Paul Ackford
- Born: 26 February 1958 (age 67) Hanover, West Germany
- Height: 1.98 m (6 ft 6 in)
- Weight: 112 kg (247 lb)

Rugby union career
- Position: Lock

International career
- Years: Team / Apps / (Points)
- 1988-1991: England / 25 / (4)

= Paul Ackford =

English rugby union player

Paul Ackford (born 26 February 1958) is an English former rugby union international who played lock forward. He was formerly an inspector in the Metropolitan Police and a columnist for The Telegraph.

==Early life==
Ackford was born in Hanover, West Germany.

==Education==
Ackford was educated at Plymouth College, the University of Kent (BA) and Cambridge University (MA). He played lock for England B aged 21 and represented Cambridge in the 1979 Varsity Match, but did not make an impact until joining Harlequins and the Police in 1983.

==Rugby career==
After impressing for the London Division against the touring Wallabies, Ackford made his England debut on 5 November 1988 against Australia, aged 30.

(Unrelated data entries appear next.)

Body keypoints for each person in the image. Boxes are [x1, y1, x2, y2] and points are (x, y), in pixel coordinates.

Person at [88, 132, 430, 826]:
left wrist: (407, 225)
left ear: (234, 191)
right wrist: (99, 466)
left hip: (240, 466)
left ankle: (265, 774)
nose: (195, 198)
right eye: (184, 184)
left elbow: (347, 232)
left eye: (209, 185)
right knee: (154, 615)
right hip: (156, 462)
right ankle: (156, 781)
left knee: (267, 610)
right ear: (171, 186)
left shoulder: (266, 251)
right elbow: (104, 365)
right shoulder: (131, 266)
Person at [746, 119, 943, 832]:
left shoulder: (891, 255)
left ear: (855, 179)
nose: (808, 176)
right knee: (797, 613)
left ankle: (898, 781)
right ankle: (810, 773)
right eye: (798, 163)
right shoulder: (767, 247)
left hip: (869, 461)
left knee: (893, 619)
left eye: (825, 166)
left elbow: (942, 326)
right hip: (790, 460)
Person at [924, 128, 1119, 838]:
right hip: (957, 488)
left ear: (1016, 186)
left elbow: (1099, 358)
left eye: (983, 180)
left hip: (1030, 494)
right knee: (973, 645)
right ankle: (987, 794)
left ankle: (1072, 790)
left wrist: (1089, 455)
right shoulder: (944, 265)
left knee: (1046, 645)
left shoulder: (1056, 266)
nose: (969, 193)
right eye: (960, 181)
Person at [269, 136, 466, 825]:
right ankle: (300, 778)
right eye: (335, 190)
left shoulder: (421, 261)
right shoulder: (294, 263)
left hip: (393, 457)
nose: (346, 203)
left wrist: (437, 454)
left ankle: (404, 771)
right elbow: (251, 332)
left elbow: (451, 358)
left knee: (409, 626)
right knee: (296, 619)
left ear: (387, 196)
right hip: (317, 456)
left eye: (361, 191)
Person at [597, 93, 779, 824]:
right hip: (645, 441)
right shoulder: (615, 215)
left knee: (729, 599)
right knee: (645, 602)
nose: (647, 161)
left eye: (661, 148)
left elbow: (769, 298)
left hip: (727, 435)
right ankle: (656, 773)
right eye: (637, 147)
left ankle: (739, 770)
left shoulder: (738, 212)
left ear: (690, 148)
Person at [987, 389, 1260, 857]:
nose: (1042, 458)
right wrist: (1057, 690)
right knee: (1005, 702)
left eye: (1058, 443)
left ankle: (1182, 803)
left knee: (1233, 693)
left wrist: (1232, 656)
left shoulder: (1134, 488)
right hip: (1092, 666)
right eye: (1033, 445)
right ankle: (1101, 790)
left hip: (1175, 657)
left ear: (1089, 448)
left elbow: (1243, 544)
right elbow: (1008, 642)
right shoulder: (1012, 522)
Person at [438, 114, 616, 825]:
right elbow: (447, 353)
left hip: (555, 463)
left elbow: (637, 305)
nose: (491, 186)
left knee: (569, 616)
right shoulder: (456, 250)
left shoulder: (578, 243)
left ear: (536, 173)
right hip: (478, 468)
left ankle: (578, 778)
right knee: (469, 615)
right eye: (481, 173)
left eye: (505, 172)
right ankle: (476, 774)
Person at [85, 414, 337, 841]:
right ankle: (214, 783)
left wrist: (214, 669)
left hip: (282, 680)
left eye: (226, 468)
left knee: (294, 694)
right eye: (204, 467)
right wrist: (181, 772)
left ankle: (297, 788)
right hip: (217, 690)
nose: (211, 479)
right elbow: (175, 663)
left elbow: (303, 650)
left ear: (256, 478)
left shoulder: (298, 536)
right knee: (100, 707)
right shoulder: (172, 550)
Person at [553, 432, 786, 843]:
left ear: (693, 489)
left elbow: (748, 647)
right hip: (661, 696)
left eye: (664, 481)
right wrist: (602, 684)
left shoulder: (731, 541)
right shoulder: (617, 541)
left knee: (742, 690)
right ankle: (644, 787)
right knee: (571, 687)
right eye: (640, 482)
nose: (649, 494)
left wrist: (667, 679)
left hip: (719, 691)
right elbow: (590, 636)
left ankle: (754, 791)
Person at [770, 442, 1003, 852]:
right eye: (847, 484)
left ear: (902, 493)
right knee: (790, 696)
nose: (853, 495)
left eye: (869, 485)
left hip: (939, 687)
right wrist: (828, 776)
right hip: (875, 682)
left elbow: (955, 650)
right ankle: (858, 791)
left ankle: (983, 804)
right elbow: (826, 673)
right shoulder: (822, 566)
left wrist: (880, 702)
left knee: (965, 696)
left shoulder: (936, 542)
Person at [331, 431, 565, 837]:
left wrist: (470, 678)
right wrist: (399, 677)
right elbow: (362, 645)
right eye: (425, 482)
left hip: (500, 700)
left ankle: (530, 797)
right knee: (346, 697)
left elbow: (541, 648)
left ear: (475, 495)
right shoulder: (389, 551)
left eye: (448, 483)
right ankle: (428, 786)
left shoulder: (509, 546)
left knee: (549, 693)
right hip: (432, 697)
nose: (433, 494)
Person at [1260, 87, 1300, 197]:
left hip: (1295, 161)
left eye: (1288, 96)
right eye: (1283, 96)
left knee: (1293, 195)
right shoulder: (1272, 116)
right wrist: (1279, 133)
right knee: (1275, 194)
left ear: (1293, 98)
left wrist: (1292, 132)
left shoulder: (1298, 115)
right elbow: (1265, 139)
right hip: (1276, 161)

Partnering police constable Wade Dooley, Ackford became an important part of the new side captained by Will Carling. He went on the 1989 Lions Tour to Australia, where he played in all three tests.

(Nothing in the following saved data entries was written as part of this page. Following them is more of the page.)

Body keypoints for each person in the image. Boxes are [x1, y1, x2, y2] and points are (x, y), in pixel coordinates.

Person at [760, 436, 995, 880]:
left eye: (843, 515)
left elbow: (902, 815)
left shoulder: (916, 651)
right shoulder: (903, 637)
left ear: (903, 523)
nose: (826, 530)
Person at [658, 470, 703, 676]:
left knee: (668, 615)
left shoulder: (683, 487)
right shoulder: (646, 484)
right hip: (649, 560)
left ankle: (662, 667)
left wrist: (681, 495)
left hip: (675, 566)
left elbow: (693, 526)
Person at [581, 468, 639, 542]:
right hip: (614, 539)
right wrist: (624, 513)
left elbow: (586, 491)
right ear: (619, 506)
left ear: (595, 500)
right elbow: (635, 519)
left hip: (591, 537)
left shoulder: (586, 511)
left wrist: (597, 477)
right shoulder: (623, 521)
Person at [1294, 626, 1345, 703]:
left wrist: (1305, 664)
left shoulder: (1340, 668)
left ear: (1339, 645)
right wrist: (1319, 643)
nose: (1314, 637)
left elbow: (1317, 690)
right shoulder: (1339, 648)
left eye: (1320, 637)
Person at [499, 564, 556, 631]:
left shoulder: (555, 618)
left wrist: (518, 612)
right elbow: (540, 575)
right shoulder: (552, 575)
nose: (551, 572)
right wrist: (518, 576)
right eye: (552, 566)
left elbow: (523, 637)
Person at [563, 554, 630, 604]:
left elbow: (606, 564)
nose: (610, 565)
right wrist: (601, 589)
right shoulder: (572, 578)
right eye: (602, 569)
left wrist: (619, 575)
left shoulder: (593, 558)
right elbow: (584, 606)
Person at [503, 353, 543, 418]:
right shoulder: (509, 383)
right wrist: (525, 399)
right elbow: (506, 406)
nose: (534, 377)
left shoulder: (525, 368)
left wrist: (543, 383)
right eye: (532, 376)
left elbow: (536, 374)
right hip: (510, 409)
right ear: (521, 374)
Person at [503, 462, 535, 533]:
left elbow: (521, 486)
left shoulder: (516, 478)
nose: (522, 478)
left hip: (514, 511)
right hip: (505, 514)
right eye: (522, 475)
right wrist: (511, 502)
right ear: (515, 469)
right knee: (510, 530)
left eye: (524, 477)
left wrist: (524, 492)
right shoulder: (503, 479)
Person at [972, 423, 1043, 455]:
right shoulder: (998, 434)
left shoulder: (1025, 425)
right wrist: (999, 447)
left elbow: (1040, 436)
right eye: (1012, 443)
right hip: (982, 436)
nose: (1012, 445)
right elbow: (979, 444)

In 1990 he was knocked unconscious when blindsided by the young Argentine front row forward Federico Mendez, which saw Mendez sent off. Mendez later claimed it was a case of mistaken identity, and that he had meant to hit Jeff Probyn, because he had "stamped on my goolies". Ackford was part of the England side that won the Five Nations Grand Slam in 1991.

==Post-rugby career==
Ackford retired from international rugby after the 1991 World Cup, won by Australia, becoming a journalist and writing for the Sunday Telegraph.